Gavrilo Princip
July 25, 1894 - April 28, 1918
Gavrilo Princip was born in Bosnia and Herzegovina, part of the annexed northern Balkan territories of the Austro-Hungarian Empire. His parents were Serb peasant farmers, and the family had been at the service of Ottoman overlords for centuries. As a youth, he went to Sarajevo to live with his older brother, Jovan Princip, who intended to send him to an Austro-Hungarian military academy. However, a consultation with a friend convinced Jovan not to make his younger brother "an executioner of his own people," and Gavrilo was sent to merchant school instead.

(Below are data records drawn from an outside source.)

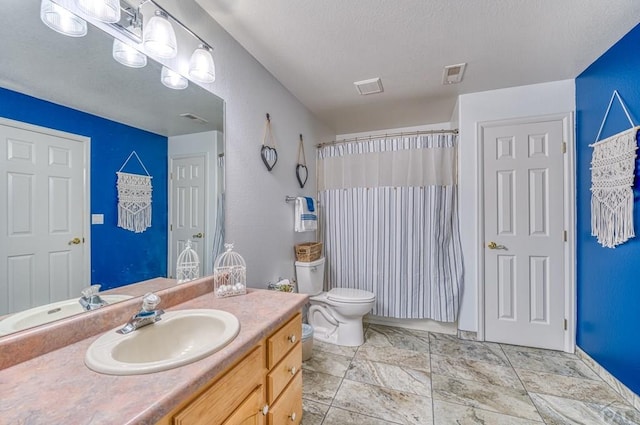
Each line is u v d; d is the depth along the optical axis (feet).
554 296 7.88
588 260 7.11
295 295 4.87
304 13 5.11
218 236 5.49
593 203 6.75
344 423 5.13
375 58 6.63
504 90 8.24
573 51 6.33
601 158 6.40
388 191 9.55
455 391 6.04
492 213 8.38
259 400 3.57
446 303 8.75
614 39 5.89
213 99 5.38
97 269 3.58
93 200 3.56
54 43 3.16
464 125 8.62
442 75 7.45
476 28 5.54
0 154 2.72
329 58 6.61
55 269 3.15
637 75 5.44
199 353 2.74
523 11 5.07
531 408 5.51
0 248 2.71
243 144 6.22
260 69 6.86
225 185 5.68
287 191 8.27
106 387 2.28
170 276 4.55
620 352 5.95
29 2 2.96
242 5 4.91
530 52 6.39
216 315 3.79
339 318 8.38
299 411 4.69
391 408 5.52
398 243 9.41
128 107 3.96
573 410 5.46
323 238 10.50
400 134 9.35
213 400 2.78
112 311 3.54
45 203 3.09
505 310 8.29
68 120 3.30
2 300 2.70
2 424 1.87
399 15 5.17
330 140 12.00
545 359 7.39
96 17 3.32
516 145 8.17
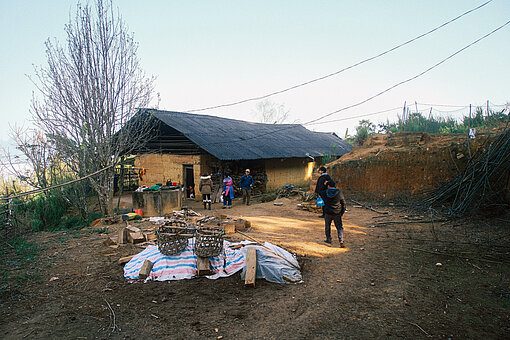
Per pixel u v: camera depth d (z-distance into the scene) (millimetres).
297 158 24203
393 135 14984
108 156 11414
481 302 4434
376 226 9289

Later, he would become involved with the youth revolutionary movement Young Bosnia. Its members, a mixture of Serbs, Croats, and Bosnian Muslims, held a diverse set of beliefs - from pan-Slavic nationalism to anarchism and revolutionary socialism. Princip himself identified as a "Yugoslav nationalist" and advocated for a unification of the South Slavic people, free from foreign influence and imperialism - especially the Austro-Hungarian Empire. Together with other members of Young Bosnia, he would later plan and carry out the assassination of Archduke Franz Ferdinand. He was tried and sentenced to 20 years in prison, the maximum sentence for a nineteen-year-old. He died at the age of twenty-three in Terezín Fortress, modern-day Czech Republic, after losing his right arm from tuberculosis.